[WORK INSTRUCTIONS]
Where an image appears, leave it out; otherwise repeat the data exactly.

═════ ENTRIES SHOWN ═════

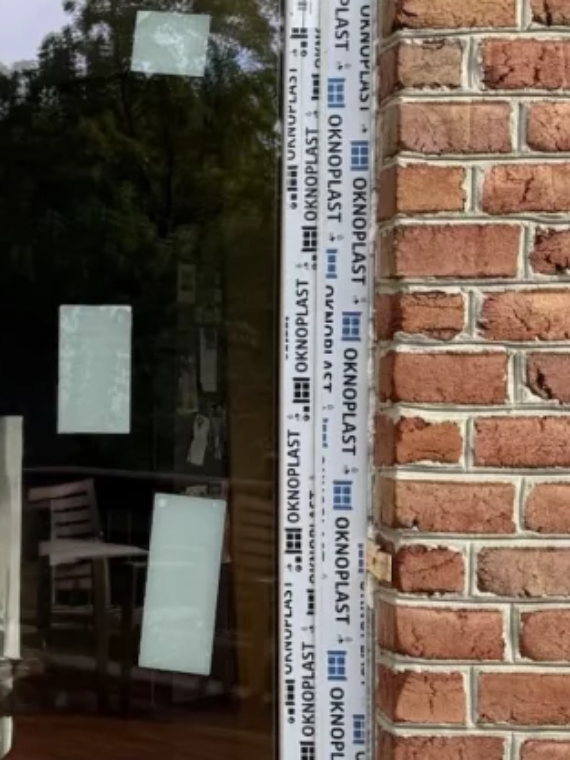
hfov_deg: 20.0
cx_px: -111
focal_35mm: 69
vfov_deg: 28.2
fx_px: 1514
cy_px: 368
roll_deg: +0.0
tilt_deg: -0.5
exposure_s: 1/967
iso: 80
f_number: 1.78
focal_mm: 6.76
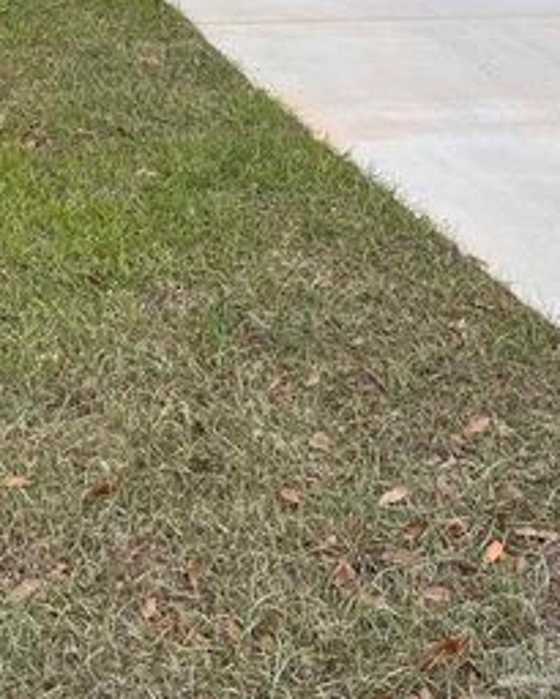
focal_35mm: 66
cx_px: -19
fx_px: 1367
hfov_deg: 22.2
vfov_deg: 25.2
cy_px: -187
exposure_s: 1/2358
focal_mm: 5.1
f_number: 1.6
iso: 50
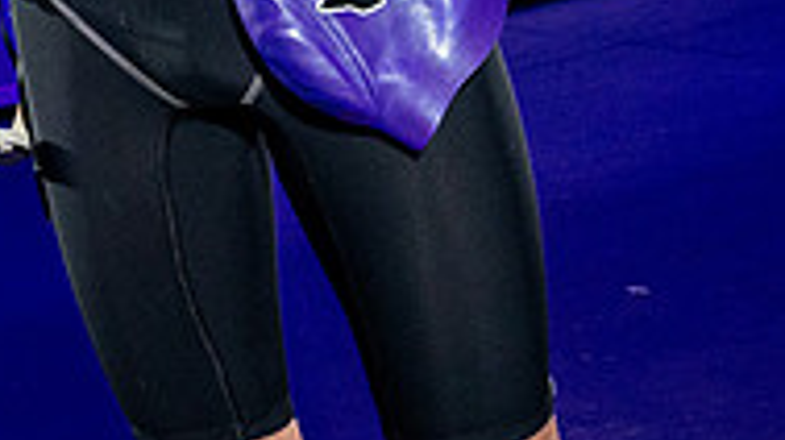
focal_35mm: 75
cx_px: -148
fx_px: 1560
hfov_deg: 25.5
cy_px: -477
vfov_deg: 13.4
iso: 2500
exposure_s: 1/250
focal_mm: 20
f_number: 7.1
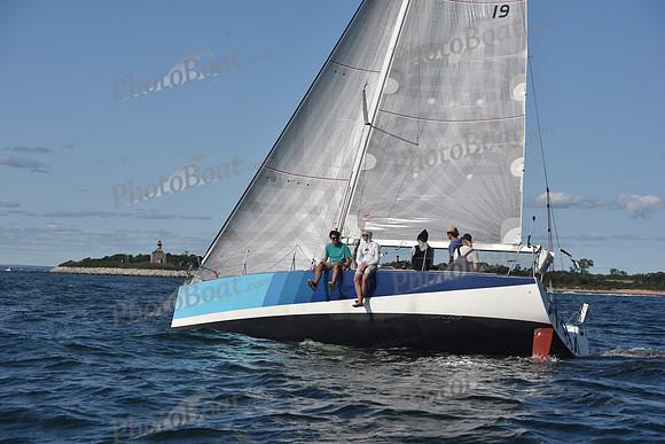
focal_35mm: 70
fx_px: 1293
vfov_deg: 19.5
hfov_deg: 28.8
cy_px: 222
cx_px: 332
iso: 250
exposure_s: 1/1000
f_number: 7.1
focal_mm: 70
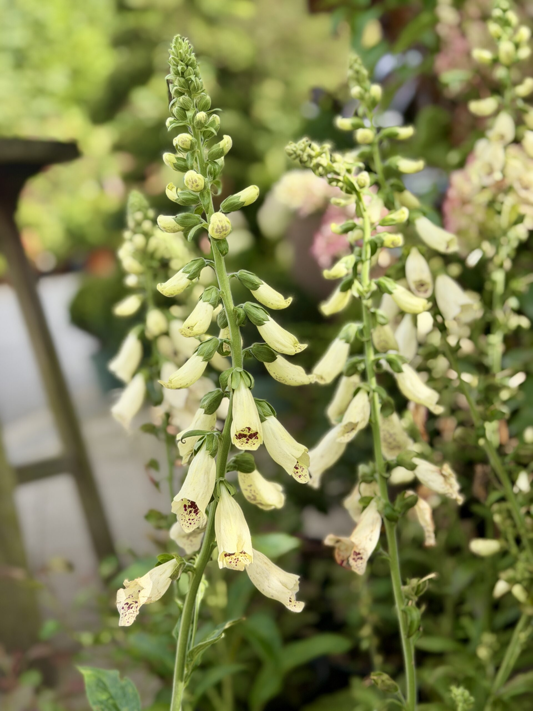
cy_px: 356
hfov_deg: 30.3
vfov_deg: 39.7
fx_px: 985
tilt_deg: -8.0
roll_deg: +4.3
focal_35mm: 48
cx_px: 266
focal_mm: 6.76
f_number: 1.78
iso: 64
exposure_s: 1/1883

═════

[RESPONSE]
hfov_deg: 20.0
cx_px: -111
focal_35mm: 69
vfov_deg: 28.2
fx_px: 1514
cy_px: 368
roll_deg: +0.0
tilt_deg: -0.5
exposure_s: 1/967
iso: 80
f_number: 1.78
focal_mm: 6.76
focal_35mm: 66
cx_px: -19
fx_px: 1367
hfov_deg: 22.2
vfov_deg: 25.2
cy_px: -187
exposure_s: 1/2358
focal_mm: 5.1
f_number: 1.6
iso: 50
focal_35mm: 75
cx_px: -148
fx_px: 1560
hfov_deg: 25.5
cy_px: -477
vfov_deg: 13.4
iso: 2500
exposure_s: 1/250
focal_mm: 20
f_number: 7.1
focal_35mm: 70
fx_px: 1293
vfov_deg: 19.5
hfov_deg: 28.8
cy_px: 222
cx_px: 332
iso: 250
exposure_s: 1/1000
f_number: 7.1
focal_mm: 70
cy_px: 356
hfov_deg: 30.3
vfov_deg: 39.7
fx_px: 985
tilt_deg: -8.0
roll_deg: +4.3
focal_35mm: 48
cx_px: 266
focal_mm: 6.76
f_number: 1.78
iso: 64
exposure_s: 1/1883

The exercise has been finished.